Thursday, May 23, 2019

Deepen the learning

At this week's school committee meeting, administrators discussed deepening the learning. Of course, that's a goal I'm a fan of since I know that when we do the work possible to make learning meaningful, deep, and relevant, we make the learning engaging and enriching. This is good.

How can we deepen the learning? What exactly do we do to make this happen?
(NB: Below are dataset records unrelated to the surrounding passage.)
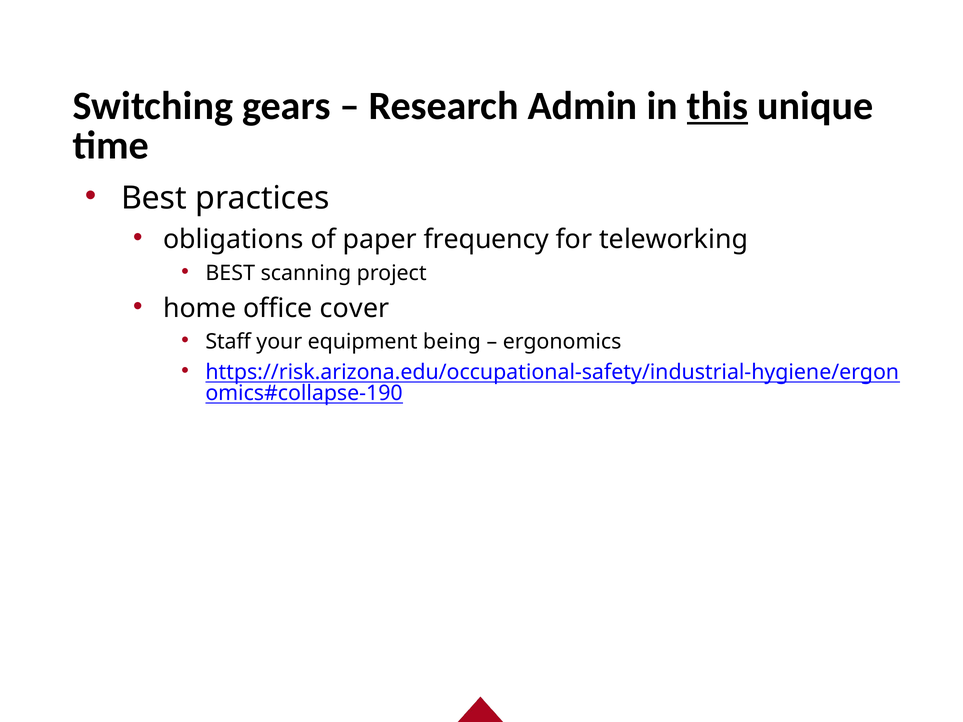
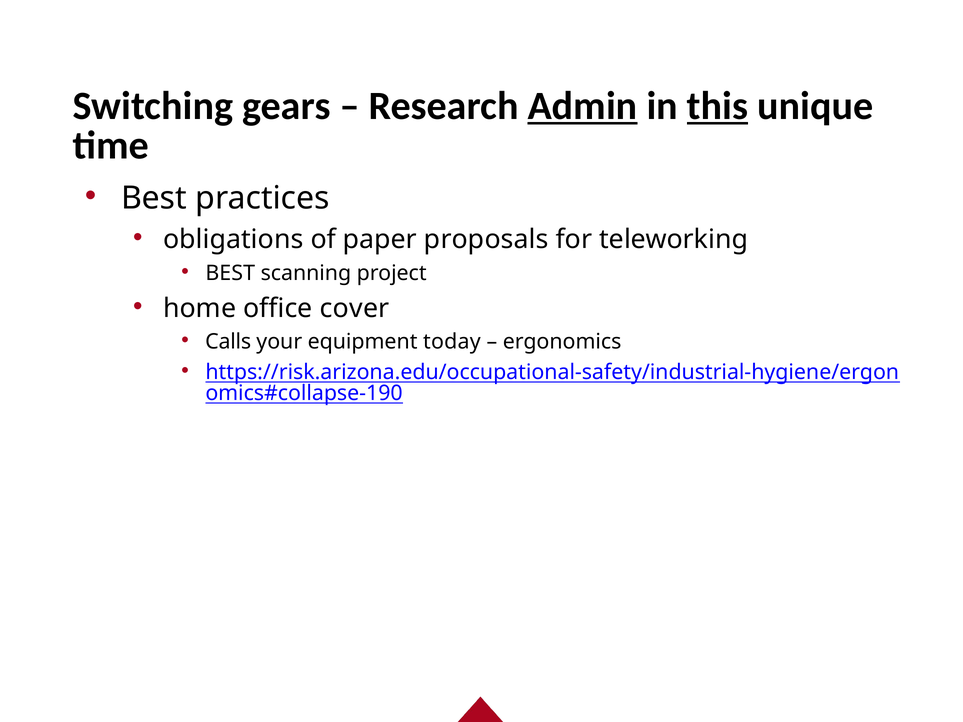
Admin underline: none -> present
frequency: frequency -> proposals
Staff: Staff -> Calls
being: being -> today
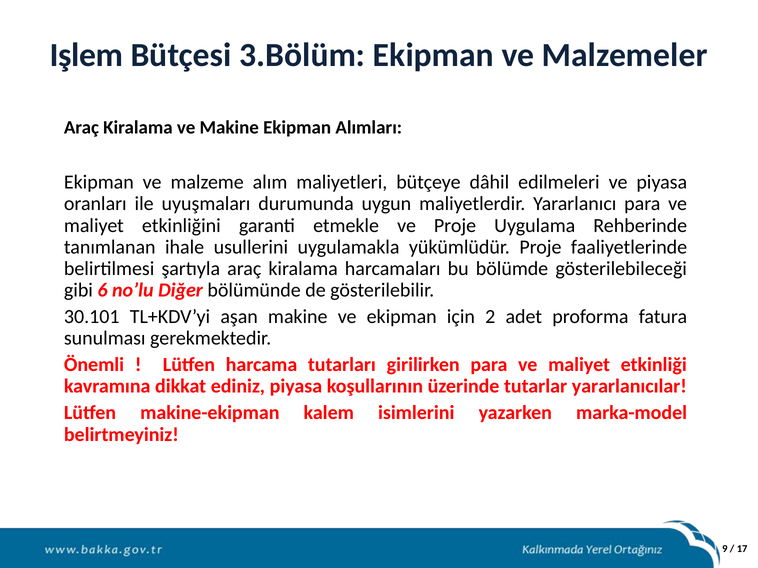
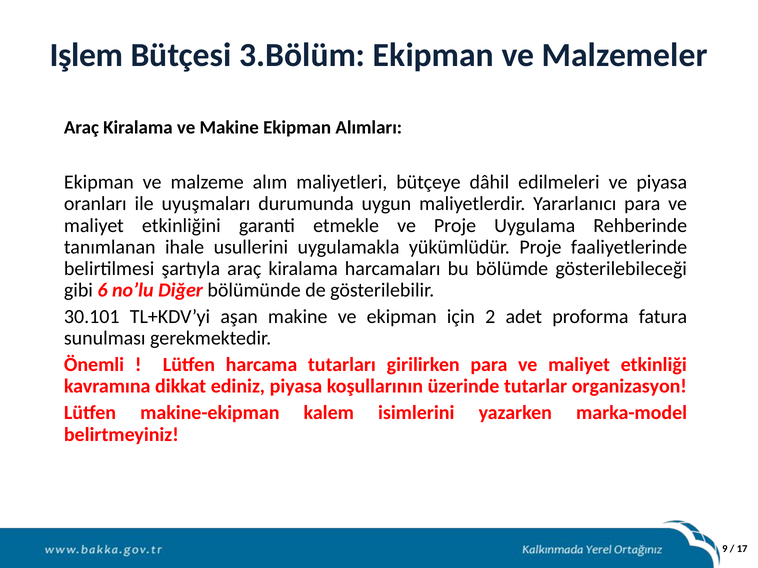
yararlanıcılar: yararlanıcılar -> organizasyon
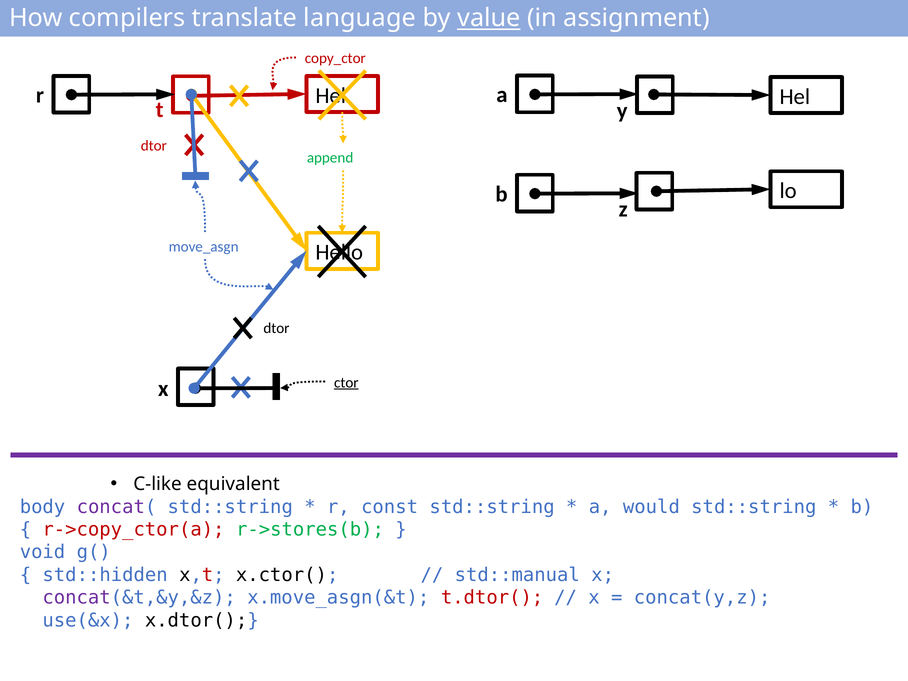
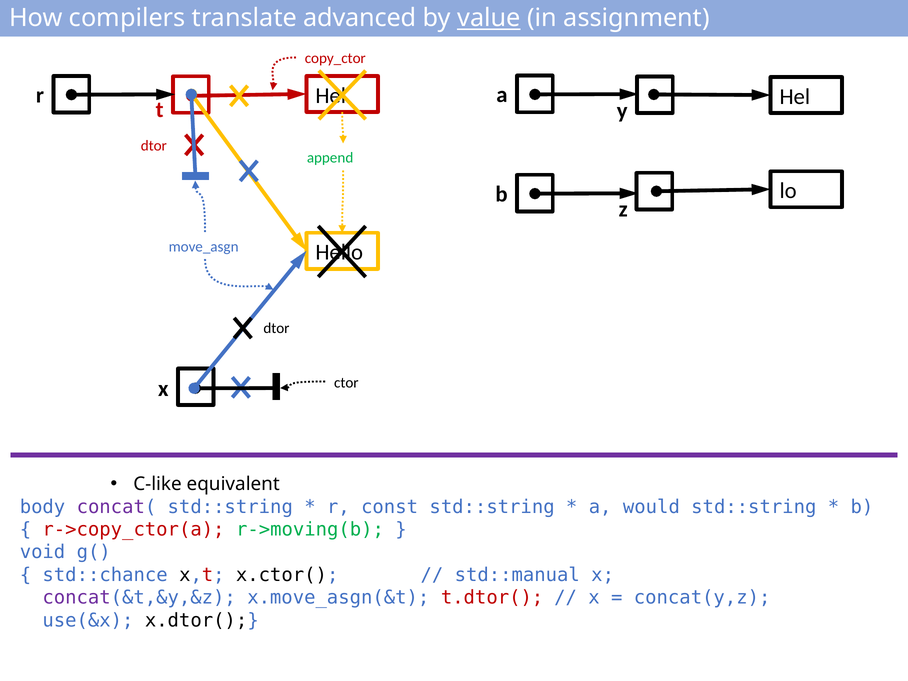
language: language -> advanced
ctor underline: present -> none
r->stores(b: r->stores(b -> r->moving(b
std::hidden: std::hidden -> std::chance
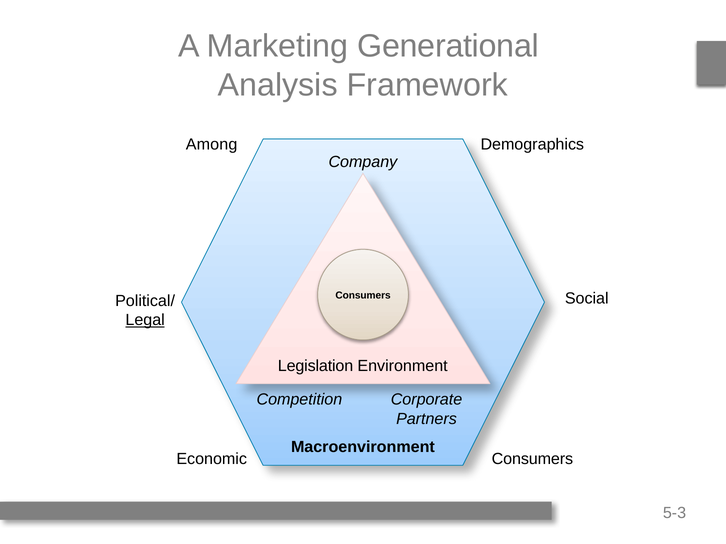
Assess the current learning efforts
How successful are current learning efforts? How do you assess that success? Our team conducts a holistic assessment using these tools and techniques:
  • Student written reflections and reflective discussions
  • State, system, and classroom test results and project work
  • Student reactions to the learning--are they happy, are they invested, are they applying the new knowledge, do we hear them talking about the learning in meaningful ways?
  • Parent and administrator feedback
  • Assessment with regard to new education research and professional learning
Notice the deficits and opportunity for greater growth
As we teach we are aware of deficits and opportunities to teach better. We keep track of those ideas and use them to improve the teaching ahead. For example, students create plant packets. Next year we'd like to build on that project by turning those plant packet seedlings into vertical gardens that green our classrooms and make our classrooms learning labs. Currently ways that we would like to improve the overall curriculum including the following efforts:
  • Embed social-emotional learning more explicitly and successfully throughout the curriculum
  • Weave curriculum goals from varied disciplines together into meaningful learning more often and with greater depth
  • Use the local environment as a stage for meaningful learning more often throughout all disciplines
  • Make sure that students read, write, discuss, and present on learning as a way to deepen their ability to learn and apply the content facts, concepts, vocabulary, and skills.
  • When we receive test results, we'll look closely at specific standards that students were less successful with and think about how we might strengthen students' learning in those areas with greater depth, meaning, and engagement. Our systemwide tests have already pointed to a few areas that we can strengthen next year. For example, we review the area model often for fractions, but when students were called to use that approach they could not independently do it. Next year that skill will be the focus of a meaningful performance assessment based on a meaningful, relevant problem to solve. Using a writers workshop approach of drafting, editing, and completing a final copy will help every child attain greater depth and skill with this learning standard.
Organize the learning with lesson plans, related resources, and website pages
Once we identify the areas that we want to grow, we then research and write up the plans for growth. Those plans include the learning experiences, related videos, needed materials, and informative project pages on our class websites. This sets the stage for the improved teaching.

Curriculum Map
We weave our new learning with existing learning by mapping the teaching year. The loose-tight map we make ensures that we include all teaching/learning efforts and makes space for new and revised learning efforts. We revise the map as needed.

Weekly Schedule
We create a weekly schedule that ensures that we meet the teaching goals and objectives. 

Regular Meetings
We meet regularly to review and revise the teaching/learning schedule, events, and learning experiences. We invite families, students, and colleagues to join us on this journey via regular communication and the invitation to share their ideas, questions, and expertise as we travel a year of meaningful and engaging learning with and for students.